►

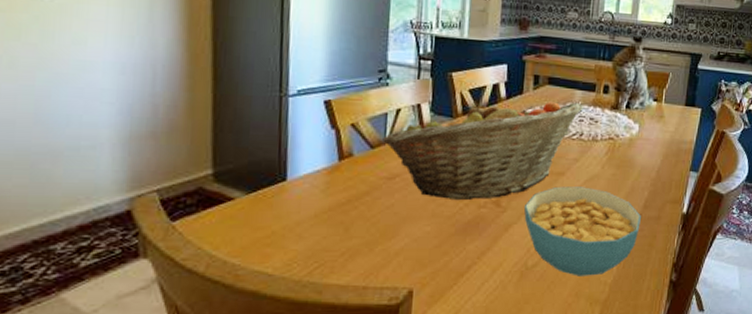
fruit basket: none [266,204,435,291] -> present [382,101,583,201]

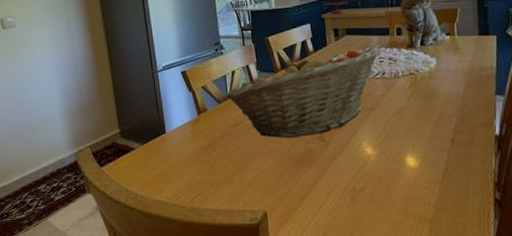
cereal bowl: present [524,186,641,276] -> none [345,118,454,198]

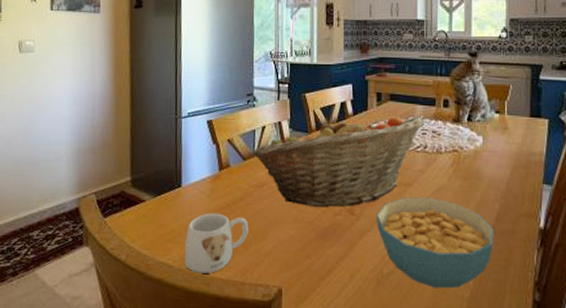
mug: none [175,152,231,206] -> present [184,213,249,274]
cereal bowl: none [345,118,454,198] -> present [377,197,494,289]

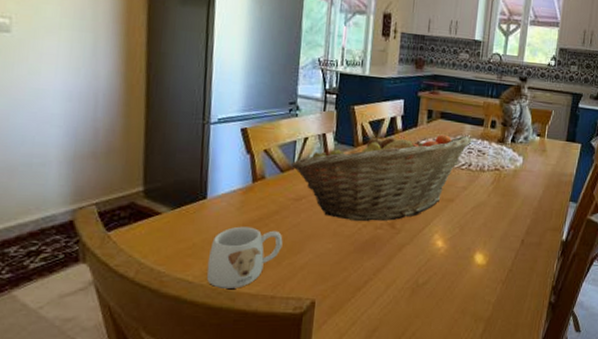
cereal bowl: present [377,197,494,289] -> none [416,212,523,295]

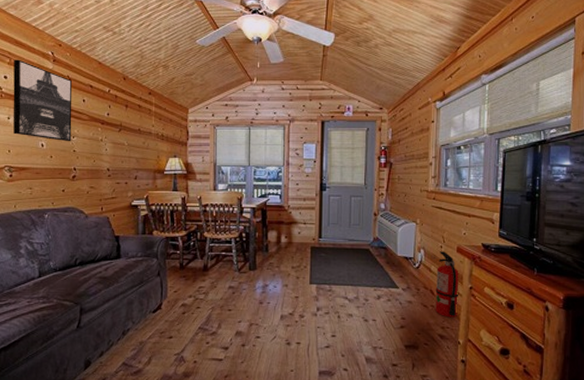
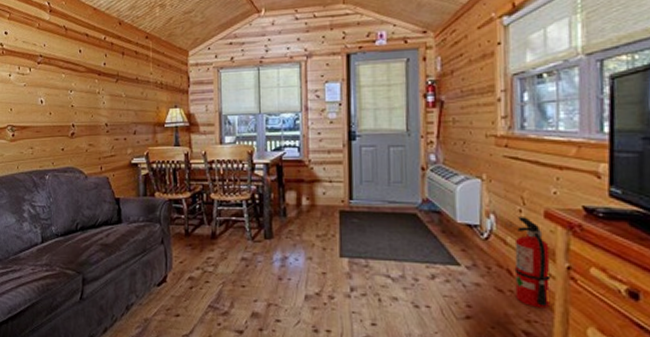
wall art: present [13,59,72,142] -> none [13,13,69,97]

◄

• Exercise requirements: Would you write out every record word for word, leaving no picture in?

• Answer for this exercise:
fruit basket: none [266,204,435,291] -> present [382,101,583,201]

cereal bowl: present [524,186,641,276] -> none [345,118,454,198]

mug: none [175,152,231,206] -> present [184,213,249,274]
cereal bowl: none [345,118,454,198] -> present [377,197,494,289]

cereal bowl: present [377,197,494,289] -> none [416,212,523,295]

wall art: present [13,59,72,142] -> none [13,13,69,97]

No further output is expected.